** THE DATA follows **

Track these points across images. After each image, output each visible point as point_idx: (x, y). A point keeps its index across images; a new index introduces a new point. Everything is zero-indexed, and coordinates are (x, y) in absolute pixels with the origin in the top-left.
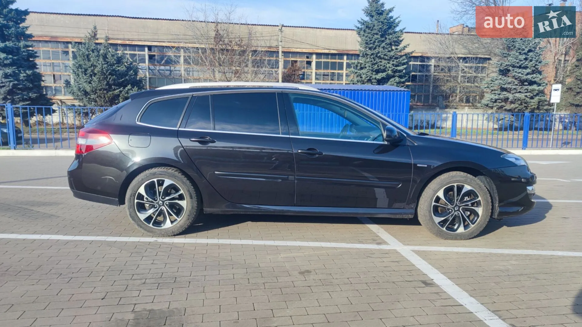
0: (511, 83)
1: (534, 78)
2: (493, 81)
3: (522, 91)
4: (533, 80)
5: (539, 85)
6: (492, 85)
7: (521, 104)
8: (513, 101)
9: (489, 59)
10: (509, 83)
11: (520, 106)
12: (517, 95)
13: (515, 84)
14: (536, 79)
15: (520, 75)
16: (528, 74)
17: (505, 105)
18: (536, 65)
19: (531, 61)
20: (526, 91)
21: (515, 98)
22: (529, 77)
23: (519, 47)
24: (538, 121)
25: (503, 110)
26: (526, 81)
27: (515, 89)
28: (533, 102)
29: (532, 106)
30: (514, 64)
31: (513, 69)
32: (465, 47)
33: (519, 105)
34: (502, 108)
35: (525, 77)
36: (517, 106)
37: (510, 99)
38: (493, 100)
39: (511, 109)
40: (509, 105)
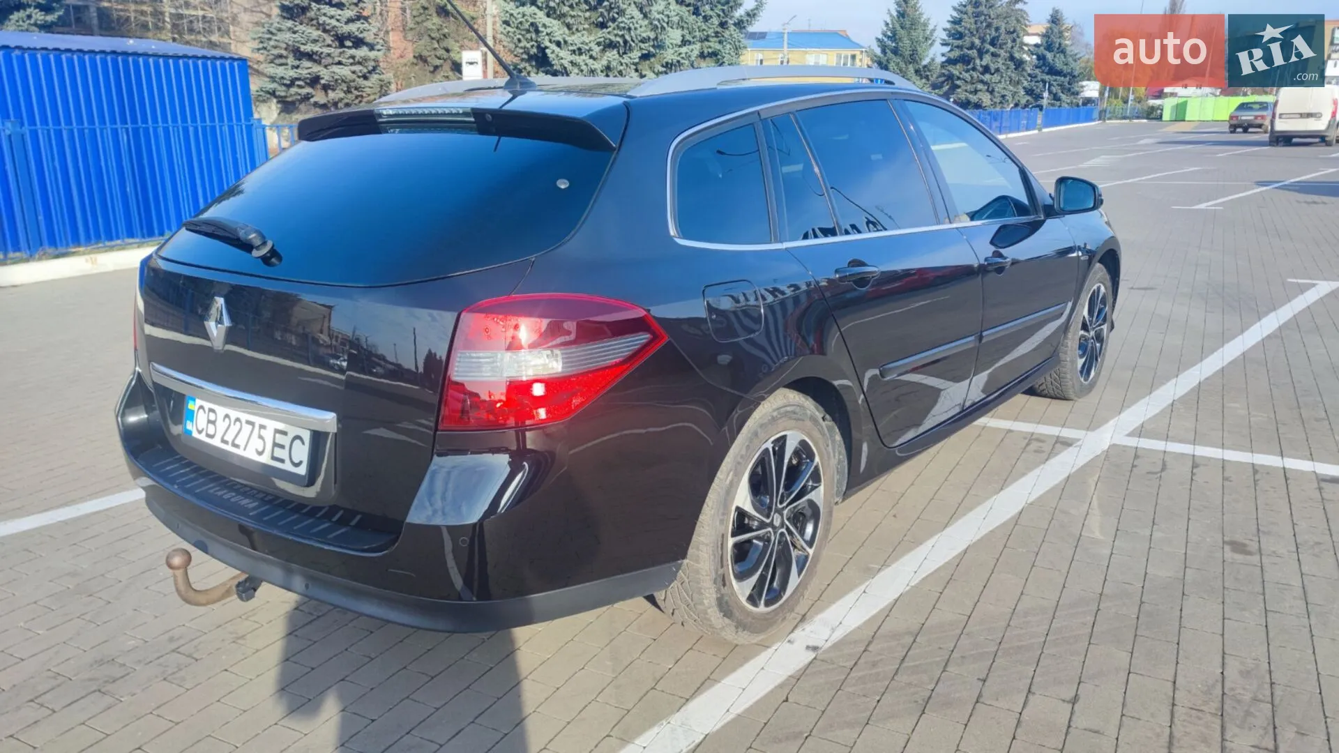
0: (318, 41)
1: (362, 32)
2: (271, 33)
3: (344, 61)
4: (361, 36)
5: (372, 47)
6: (272, 43)
7: (348, 91)
8: (332, 83)
10: (314, 42)
11: (349, 96)
12: (336, 69)
13: (326, 43)
14: (365, 34)
15: (334, 22)
16: (350, 21)
17: (314, 93)
20: (351, 61)
21: (336, 77)
22: (353, 27)
25: (310, 104)
26: (350, 36)
27: (329, 55)
28: (370, 87)
29: (369, 95)
31: (318, 6)
33: (345, 92)
34: (309, 99)
35: (347, 28)
36: (342, 95)
37: (323, 78)
38: (285, 82)
39: (329, 101)
40: (323, 93)
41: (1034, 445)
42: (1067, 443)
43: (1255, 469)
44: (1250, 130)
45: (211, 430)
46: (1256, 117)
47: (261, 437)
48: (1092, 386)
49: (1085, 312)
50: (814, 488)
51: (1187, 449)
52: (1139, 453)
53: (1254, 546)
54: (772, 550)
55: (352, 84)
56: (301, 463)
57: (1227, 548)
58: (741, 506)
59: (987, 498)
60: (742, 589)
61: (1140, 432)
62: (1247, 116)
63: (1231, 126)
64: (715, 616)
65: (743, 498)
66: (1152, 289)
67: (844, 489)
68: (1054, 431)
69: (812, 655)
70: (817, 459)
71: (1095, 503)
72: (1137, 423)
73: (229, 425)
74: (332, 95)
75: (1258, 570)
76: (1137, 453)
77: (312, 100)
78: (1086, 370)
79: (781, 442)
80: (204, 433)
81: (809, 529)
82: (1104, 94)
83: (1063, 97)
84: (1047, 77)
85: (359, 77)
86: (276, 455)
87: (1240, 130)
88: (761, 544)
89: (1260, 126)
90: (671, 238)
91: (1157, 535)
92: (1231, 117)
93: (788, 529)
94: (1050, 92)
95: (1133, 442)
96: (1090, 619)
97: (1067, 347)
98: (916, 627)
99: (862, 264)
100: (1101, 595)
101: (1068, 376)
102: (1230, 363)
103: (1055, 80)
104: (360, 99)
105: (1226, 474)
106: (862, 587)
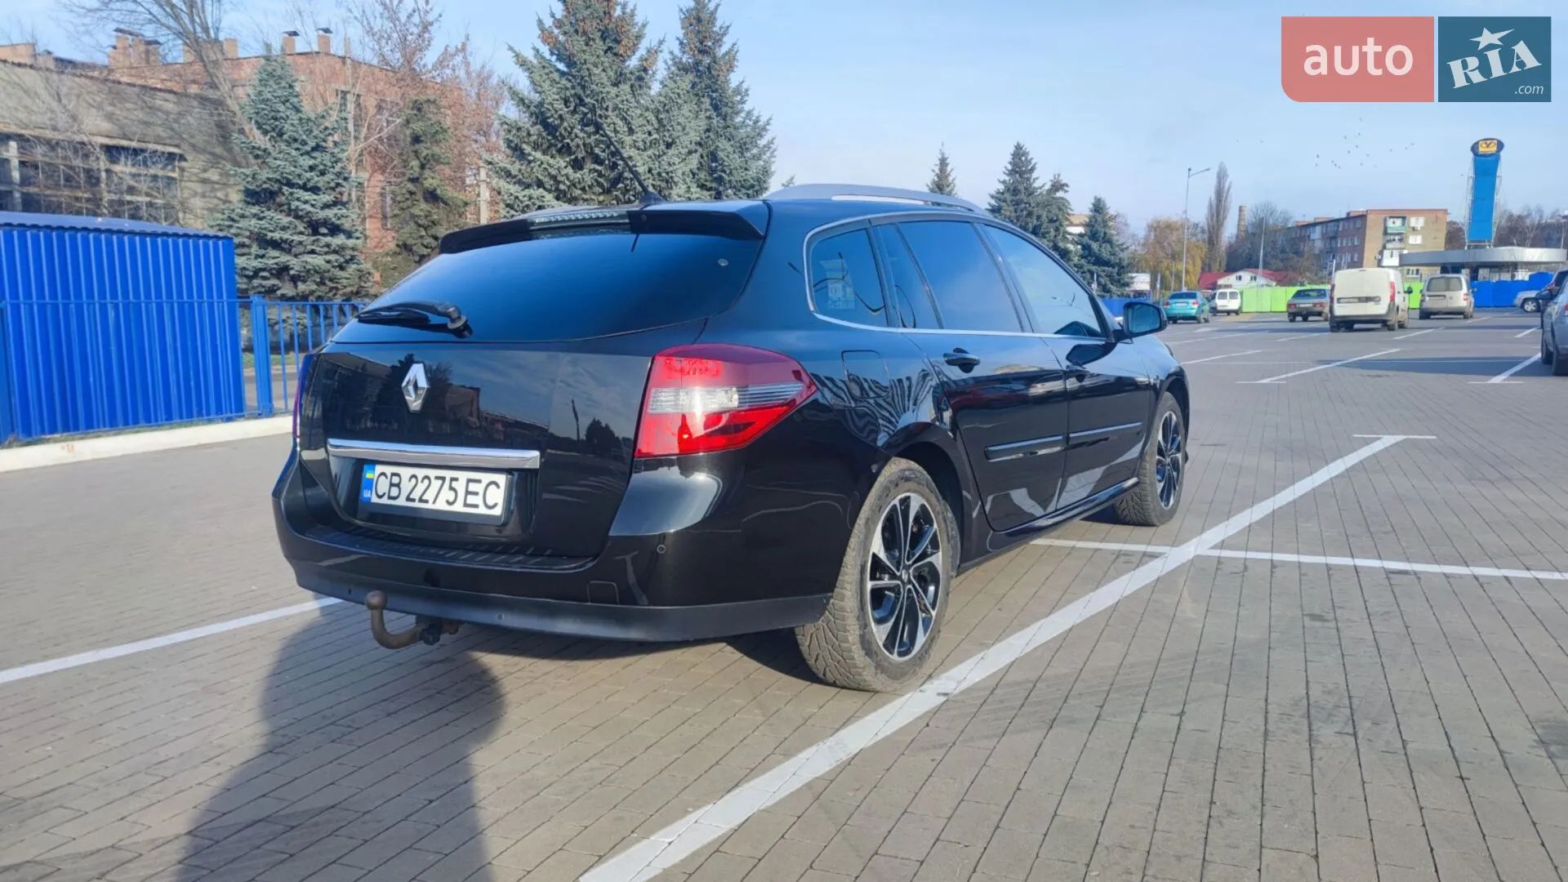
0: (289, 227)
1: (339, 219)
2: (233, 220)
3: (318, 249)
4: (338, 222)
5: (349, 235)
6: (233, 231)
7: (322, 283)
8: (303, 274)
9: (182, 158)
10: (284, 229)
11: (323, 288)
12: (308, 258)
13: (298, 231)
14: (343, 221)
15: (308, 208)
16: (326, 206)
17: (280, 285)
18: (338, 185)
19: (323, 173)
20: (326, 249)
21: (308, 267)
22: (330, 213)
23: (295, 134)
24: (332, 325)
26: (325, 223)
27: (300, 243)
28: (346, 278)
29: (345, 287)
30: (290, 177)
31: (291, 190)
32: (109, 117)
33: (317, 284)
34: (273, 291)
35: (323, 214)
36: (314, 287)
37: (292, 269)
38: (247, 273)
39: (298, 295)
40: (292, 284)
41: (1122, 559)
42: (1154, 556)
43: (1328, 567)
44: (1310, 318)
45: (394, 492)
46: (1315, 305)
47: (451, 488)
48: (1173, 512)
49: (1160, 437)
50: (932, 554)
51: (1267, 556)
52: (1221, 560)
53: (1331, 616)
54: (902, 604)
55: (326, 275)
56: (496, 505)
57: (1306, 619)
58: (877, 553)
59: (1086, 593)
60: (880, 633)
61: (1222, 545)
62: (1306, 304)
63: (1290, 314)
64: (858, 654)
65: (877, 547)
66: (1221, 445)
67: (958, 563)
68: (1142, 548)
69: (943, 699)
70: (935, 526)
71: (1185, 594)
72: (1219, 539)
73: (416, 485)
74: (302, 287)
75: (1335, 631)
76: (1219, 560)
77: (279, 293)
78: (1165, 495)
79: (905, 502)
80: (386, 496)
81: (932, 588)
82: (1155, 285)
83: (1113, 288)
84: (1094, 268)
85: (333, 267)
86: (468, 502)
87: (1299, 318)
88: (893, 595)
89: (1320, 314)
90: (810, 313)
91: (1243, 612)
92: (1289, 305)
93: (914, 586)
94: (1099, 284)
95: (1216, 553)
96: (1191, 667)
97: (1146, 469)
98: (1035, 679)
99: (966, 352)
100: (1197, 652)
101: (1149, 499)
102: (1301, 497)
103: (1104, 271)
104: (334, 291)
105: (1303, 572)
106: (981, 655)
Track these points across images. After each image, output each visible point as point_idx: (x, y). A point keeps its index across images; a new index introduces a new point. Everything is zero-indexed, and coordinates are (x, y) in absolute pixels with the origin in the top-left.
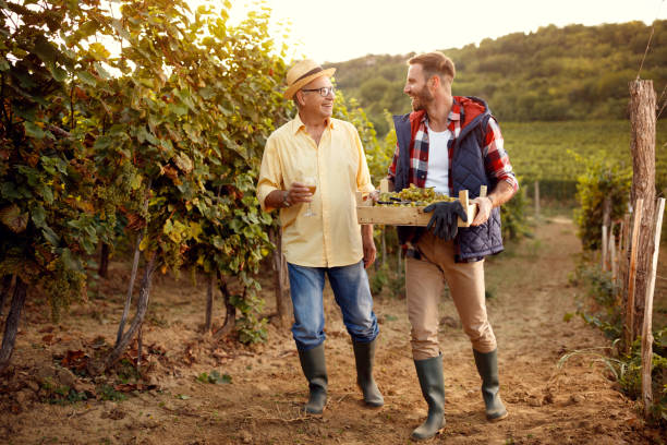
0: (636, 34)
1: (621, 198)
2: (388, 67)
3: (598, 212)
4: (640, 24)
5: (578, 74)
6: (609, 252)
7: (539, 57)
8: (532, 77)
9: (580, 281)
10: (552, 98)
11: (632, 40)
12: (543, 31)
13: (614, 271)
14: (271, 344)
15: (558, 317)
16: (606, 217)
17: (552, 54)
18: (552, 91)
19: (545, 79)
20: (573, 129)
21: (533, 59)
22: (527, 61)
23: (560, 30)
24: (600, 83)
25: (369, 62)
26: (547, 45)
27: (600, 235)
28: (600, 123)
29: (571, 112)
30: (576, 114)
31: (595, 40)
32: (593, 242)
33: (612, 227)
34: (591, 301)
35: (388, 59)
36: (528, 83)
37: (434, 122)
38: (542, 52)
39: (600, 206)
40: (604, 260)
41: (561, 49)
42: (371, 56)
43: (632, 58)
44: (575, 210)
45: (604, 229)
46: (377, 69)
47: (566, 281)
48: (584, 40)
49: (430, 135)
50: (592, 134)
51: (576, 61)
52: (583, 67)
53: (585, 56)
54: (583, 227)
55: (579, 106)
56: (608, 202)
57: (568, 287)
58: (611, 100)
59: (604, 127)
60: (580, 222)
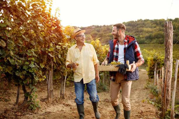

** End of THE DATA **

• TASK TO CARRY OUT
Transcribe each entry exactly, pictures excluded.

• REPLY
Track these points across images. After each image, output each visible point as point_idx: (x, y). A point keeps its index across images; a new index introduces a new point. Everything is zero-indexed, and coordinates are (x, y) in absolute pixels with the origin in the top-left.
0: (511, 83)
1: (534, 78)
2: (493, 81)
3: (522, 91)
4: (533, 80)
5: (539, 85)
6: (492, 85)
7: (521, 104)
8: (513, 101)
9: (489, 59)
10: (509, 83)
11: (520, 106)
12: (517, 95)
13: (515, 84)
14: (536, 79)
15: (520, 75)
16: (528, 74)
17: (505, 105)
18: (536, 65)
19: (531, 61)
20: (526, 91)
21: (515, 98)
22: (529, 77)
23: (519, 47)
24: (538, 121)
25: (503, 110)
26: (526, 81)
27: (515, 89)
28: (533, 102)
29: (532, 106)
30: (514, 64)
31: (513, 69)
32: (465, 47)
33: (519, 105)
34: (502, 108)
35: (525, 77)
36: (517, 106)
37: (510, 99)
38: (493, 100)
39: (511, 109)
40: (509, 105)
0: (318, 41)
1: (362, 32)
2: (271, 33)
3: (344, 61)
4: (361, 36)
5: (372, 47)
6: (272, 43)
7: (348, 91)
8: (332, 83)
10: (314, 42)
11: (349, 96)
12: (336, 69)
13: (326, 43)
14: (365, 34)
15: (334, 22)
16: (350, 21)
17: (314, 93)
20: (351, 61)
21: (336, 77)
22: (353, 27)
25: (310, 104)
26: (350, 36)
27: (329, 55)
28: (370, 87)
29: (369, 95)
31: (318, 6)
33: (345, 92)
34: (309, 99)
35: (347, 28)
36: (342, 95)
37: (323, 78)
38: (285, 82)
39: (329, 101)
40: (323, 93)
41: (1034, 445)
42: (1067, 443)
43: (1255, 469)
44: (1250, 130)
45: (211, 430)
46: (1256, 117)
47: (261, 437)
48: (1092, 386)
49: (1085, 312)
50: (814, 488)
51: (1187, 449)
52: (1139, 453)
53: (1254, 546)
54: (772, 550)
55: (352, 84)
56: (301, 463)
57: (1227, 548)
58: (741, 506)
59: (987, 498)
60: (742, 589)
61: (1140, 432)
62: (1247, 116)
63: (1231, 126)
64: (715, 616)
65: (743, 498)
66: (1152, 289)
67: (844, 489)
68: (1054, 431)
69: (812, 655)
70: (817, 459)
71: (1095, 503)
72: (1137, 423)
73: (229, 425)
74: (332, 95)
75: (1258, 570)
76: (1137, 453)
77: (312, 100)
78: (1086, 370)
79: (781, 442)
80: (204, 433)
81: (809, 529)
82: (1104, 94)
83: (1063, 97)
84: (1047, 77)
85: (359, 77)
86: (276, 455)
87: (1240, 130)
88: (761, 544)
89: (1260, 126)
90: (671, 238)
91: (1157, 535)
92: (1231, 117)
93: (788, 529)
94: (1050, 92)
95: (1133, 442)
96: (1090, 619)
97: (1067, 347)
98: (916, 627)
99: (862, 264)
100: (1101, 595)
101: (1068, 376)
102: (1230, 363)
103: (1055, 80)
104: (360, 99)
105: (1226, 474)
106: (862, 587)
0: (289, 227)
1: (339, 219)
2: (233, 220)
3: (318, 249)
4: (338, 222)
5: (349, 235)
6: (233, 231)
7: (322, 283)
8: (303, 274)
9: (182, 158)
10: (284, 229)
11: (323, 288)
12: (308, 258)
13: (298, 231)
14: (343, 221)
15: (308, 208)
16: (326, 206)
17: (280, 285)
18: (338, 185)
19: (323, 173)
20: (326, 249)
21: (308, 267)
22: (330, 213)
23: (295, 134)
24: (332, 325)
26: (325, 223)
27: (300, 243)
28: (346, 278)
29: (345, 287)
30: (290, 177)
31: (291, 190)
32: (109, 117)
33: (317, 284)
34: (273, 291)
35: (323, 214)
36: (314, 287)
37: (292, 269)
38: (247, 273)
39: (298, 295)
40: (292, 284)
41: (1122, 559)
42: (1154, 556)
43: (1328, 567)
44: (1310, 318)
45: (394, 492)
46: (1315, 305)
47: (451, 488)
48: (1173, 512)
49: (1160, 437)
50: (932, 554)
51: (1267, 556)
52: (1221, 560)
53: (1331, 616)
54: (902, 604)
55: (326, 275)
56: (496, 505)
57: (1306, 619)
58: (877, 553)
59: (1086, 593)
60: (880, 633)
61: (1222, 545)
62: (1306, 304)
63: (1290, 314)
64: (858, 654)
65: (877, 547)
66: (1221, 445)
67: (958, 563)
68: (1142, 548)
69: (943, 699)
70: (935, 526)
71: (1185, 594)
72: (1219, 539)
73: (416, 485)
74: (302, 287)
75: (1335, 631)
76: (1219, 560)
77: (279, 293)
78: (1165, 495)
79: (905, 502)
80: (386, 496)
81: (932, 588)
82: (1155, 285)
83: (1113, 288)
84: (1094, 268)
85: (333, 267)
86: (468, 502)
87: (1299, 318)
88: (893, 595)
89: (1320, 314)
90: (810, 313)
91: (1243, 612)
92: (1289, 305)
93: (914, 586)
94: (1099, 284)
95: (1216, 553)
96: (1191, 667)
97: (1146, 469)
98: (1035, 679)
99: (966, 352)
100: (1197, 652)
101: (1149, 499)
102: (1301, 497)
103: (1104, 271)
104: (334, 291)
105: (1303, 572)
106: (981, 655)
Track these points across images. After each image, output each visible point as point_idx: (x, y). A point keeps its index across images; a new index introduces a new point. Everything is zero-indexed, and coordinates are (x, y) in absolute pixels with the origin in the top-left.
0: (636, 34)
1: (621, 198)
2: (388, 67)
3: (598, 212)
4: (640, 24)
5: (578, 74)
6: (609, 252)
7: (539, 57)
8: (532, 77)
9: (580, 281)
10: (552, 98)
11: (632, 40)
12: (543, 31)
13: (614, 271)
14: (271, 344)
15: (558, 317)
16: (606, 217)
17: (552, 54)
18: (552, 91)
19: (545, 79)
20: (573, 129)
21: (533, 59)
22: (527, 61)
23: (560, 30)
24: (600, 83)
25: (369, 62)
26: (547, 45)
27: (600, 235)
28: (600, 123)
29: (571, 112)
30: (576, 114)
31: (595, 40)
32: (593, 242)
33: (612, 227)
34: (591, 301)
35: (388, 59)
36: (528, 83)
37: (434, 122)
38: (542, 52)
39: (600, 206)
40: (604, 260)
41: (561, 49)
42: (371, 56)
43: (632, 58)
44: (575, 210)
45: (604, 229)
46: (377, 69)
47: (566, 281)
48: (584, 40)
49: (430, 135)
50: (592, 134)
51: (576, 61)
52: (583, 67)
53: (585, 56)
54: (583, 227)
55: (579, 106)
56: (608, 202)
57: (568, 287)
58: (611, 100)
59: (604, 127)
60: (580, 222)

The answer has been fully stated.